Der Literaturnobelpreisträger Bernhard Malamud, der sein Leben lang in Brooklyn wohnte, schrieb 1983, es habe zwei katastrophale Ereignisse in der Stadtteilgeschichte gegeben: „die Schließung der Marinewerft und den Verkauf der Dodgers“. Die Dodgers waren stets das Symbol des Brooklyner Selbstwertgefühls gewesen, insbesondere gegenüber dem alles überschattenden Manhattan am anderen Ufer des East River. Zwischen 1950 und 1954 hatten die Dodgers jeweils das Endspiel um die Meisterschaft gegen die New York Yankees verloren, die zwar ihr Stadion in der Bronx haben, aber immer als das New Yorker Team galten. Als 1955 die Dodgers im sechsten Anlauf dann gegen die Yankees die Meisterschaft holten, war das in der kollektiven Erinnerung der Brooklyner der glorreichste Moment in der Geschichte jenes Stadtteils, der sich schon in den 1890er-Jahren mit Zähnen und Klauen gegen die Eingemeindung in das Greater New York gewehrt hatte.
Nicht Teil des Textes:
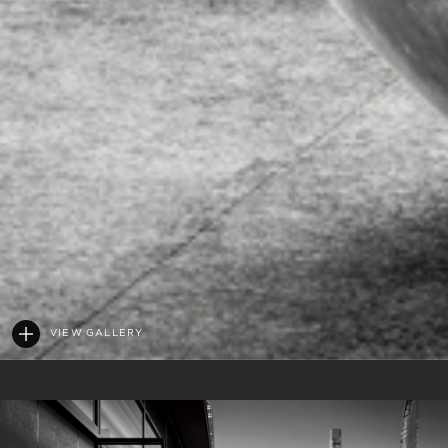
VIEW GALLERY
Deshalb wird Wilpon als der Mann gefeiert, der Baseball zurück nach Brooklyn gebracht hat. Auch wenn der Sport unterklassig ist. Die Cyclones können den Stolz auf die Dodgers natürlich nicht vollwertig ersetzen. Dennoch ist die wöchentliche Pilgerreise nach Coney Island zu einem Brooklyner Ritual geworden: „Man hat das Gefühl, heim zu kommen, obwohl man noch nie hier war“, erklärt Michael Shapiro, der gerade ein Buch über die Dodgers geschrieben hat, warum die 7.500 Plätze im Keyspan Park immer ausverkauft sind. Seit dem Wegzug der Dodgers sind die Cyclones-Spiele die beste Art, sich als Einwohner Brooklyns zu fühlen. Das bekam auch der New Yorker Bürgermeister Michael Bloomberg zu spüren, der per Hubschrauber einflog, um zum ersten Heimspiel der Saison den ersten Ball zu werfen: Er erntete ein gellendes Pfeifkonzert. Anders als sein Vorgänger Rudy Giuliani kommt Bloomberg nicht aus Brooklyn und wird als smarter Manhattaner Geschäftsmann hier wohl auch nie akzeptiert werden.

Gegen Mitternacht stehen die Cyclones mit 7:4 als Sieger fest. Die Neonlichter der Achterbahn und des Riesenrads funkeln in den Nachthimmel über der New York Bay. Der Bahnsteig an der Stillwell Avenue in Richtung Manhattan ist leer.